![]() High/Low/High -- 7/5/99
Expectations were high. The surf was forecast to rise to four feet (Haw'n) and we were all fired up. Picked up Buddy at 5 AM and met up with Makani at Jimmylands soon after. In the darkness, we strained to see whitewater on the faraway break, but there were very little signs of life. Waxed up and all ready to go, we hesitated for a long time before making the journey out to the lineup. Hardly a ripple came through during the long walk out. Wrong call or what? Surf was small, but there seemed to be a swell starting to show. And as expected, there was nobody out. We jammed through the first break, across the channel and into the prime peak. The surf immediately started to pick up with some infrequent, but clean head-high sets. It eventually started pushing overhead, with nice, slopey, killable walls.

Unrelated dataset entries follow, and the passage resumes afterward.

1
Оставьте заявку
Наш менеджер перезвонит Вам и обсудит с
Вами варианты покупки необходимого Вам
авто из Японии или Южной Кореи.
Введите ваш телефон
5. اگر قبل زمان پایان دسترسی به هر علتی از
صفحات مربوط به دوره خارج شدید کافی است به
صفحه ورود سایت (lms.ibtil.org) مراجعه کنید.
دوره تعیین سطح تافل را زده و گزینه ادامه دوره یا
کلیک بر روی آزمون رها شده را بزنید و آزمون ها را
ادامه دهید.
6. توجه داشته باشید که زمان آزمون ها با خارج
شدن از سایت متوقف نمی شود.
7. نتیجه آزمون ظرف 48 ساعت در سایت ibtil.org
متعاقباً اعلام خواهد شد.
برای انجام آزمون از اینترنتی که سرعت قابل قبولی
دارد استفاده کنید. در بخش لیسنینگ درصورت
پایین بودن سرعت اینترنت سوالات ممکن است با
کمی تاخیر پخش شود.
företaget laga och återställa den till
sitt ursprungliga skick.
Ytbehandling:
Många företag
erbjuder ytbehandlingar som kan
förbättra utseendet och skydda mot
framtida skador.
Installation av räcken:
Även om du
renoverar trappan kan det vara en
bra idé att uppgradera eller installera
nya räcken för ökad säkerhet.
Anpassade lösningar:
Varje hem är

Of course, he went the full stylemaster trip again when we swapped boards. On my longboard, the man just ripped, blending that 50/50 old school/new school technique. He loves my tank--sorry, it ain't for sale.

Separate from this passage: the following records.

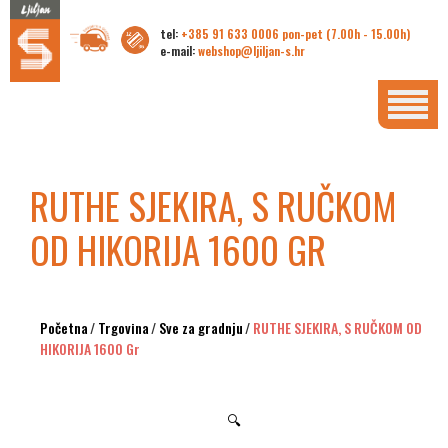
tel:
+385 91 633 0006 pon-pet (7.00h - 15.00h)
e-mail:
webshop@ljiljan-s.hr
RUTHE SJEKIRA, S RUČKOM
OD HIKORIJA 1600 GR
Početna
/
Trgovina
/
Sve za gradnju
/
RUTHE SJEKIRA, S RUČKOM OD
HIKORIJA 1600 Gr
🔍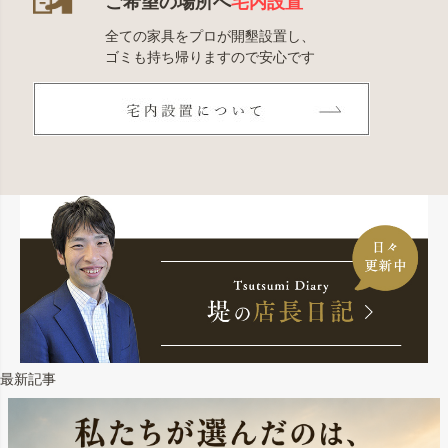
ご希望の場所へ
宅内設置
全ての家具をプロが開墾設置し、
ゴミも持ち帰りますので安心です
最新記事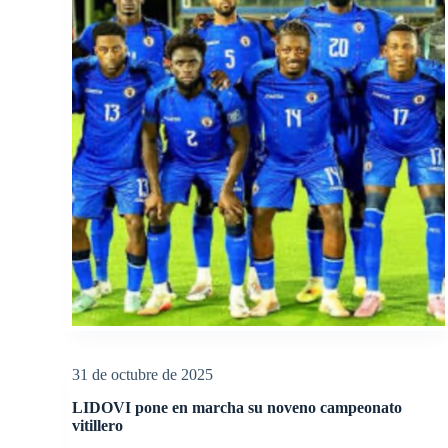
31 de octubre de 2025
LIDOVI pone en marcha su noveno campeonato
vitillero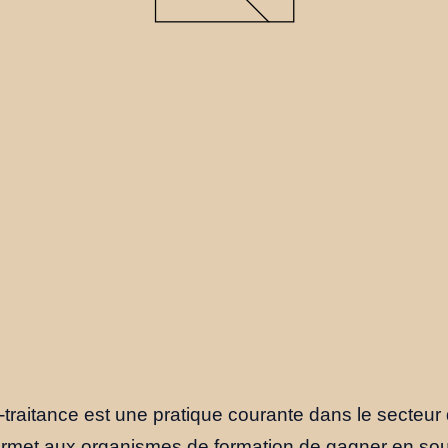
-traitance est une pratique courante dans le secteur 
permet aux organismes de formation de gagner en soup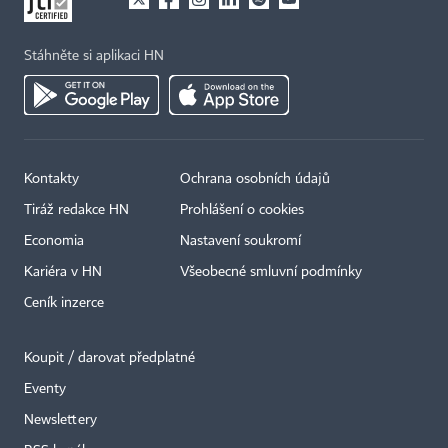
Stáhněte si aplikaci HN
Kontakty
Ochrana osobních údajů
Tiráž redakce HN
Prohlášení o cookies
×
Economia
Nastavení soukromí
Kariéra v HN
Všeobecné smluvní podmínky
Ceník inzerce
Koupit / darovat předplatné
Eventy
Newslettery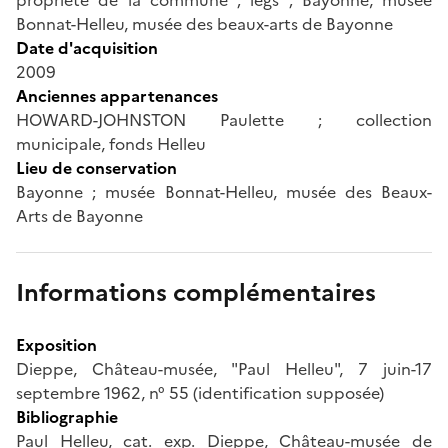
Bonnat-Helleu, musée des beaux-arts de Bayonne
Date d'acquisition
2009
Anciennes appartenances
HOWARD-JOHNSTON Paulette ; collection
municipale, fonds Helleu
Lieu de conservation
Bayonne ; musée Bonnat-Helleu, musée des Beaux-
Arts de Bayonne
Informations complémentaires
Exposition
Dieppe, Château-musée, "Paul Helleu", 7 juin-17
septembre 1962, n° 55 (identification supposée)
Bibliographie
Paul Helleu, cat. exp. Dieppe, Château-musée de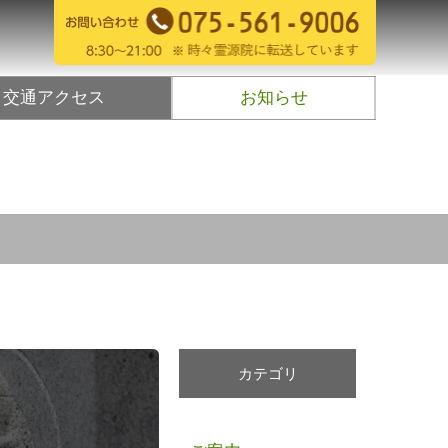
交通アクセス
お知らせ
カテゴリ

As for myself, I was far from being in the zone, but had a fun sesh nonetheless. There were a couple of waves where I really felt in control of my longboard, turning at will without losing too much speed. No outstanding maneuvers or waves on my part, just some moments of good flow. Had a pretty good time on Makani’s board too, but Slater I ain’t.
When it was time to leave, we all waited for "one more wave". When the set finally came through, Makani snagged one but Buddy and I were left scratching, and ended up paddling across the channel with no last ride.
The high expectations from the forecast were dashed on the beach. However, once out there, the surf turned up a notch and provided a more than decent session. I think lowering our expectations made the session that much more satisfying.